> **Exercise prompt**: The answer must restate every entry below word for word.

> **Data**:
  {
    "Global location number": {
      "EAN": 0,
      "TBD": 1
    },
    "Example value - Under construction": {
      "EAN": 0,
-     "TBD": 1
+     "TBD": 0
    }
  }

> **Task solution**:
  {
    "Global location number": {
      "EAN": 0,
      "TBD": 1
    },
    "Example value - Under construction": {
      "EAN": 0,
-     "TBD": 1
+     "TBD": 0
    }
  }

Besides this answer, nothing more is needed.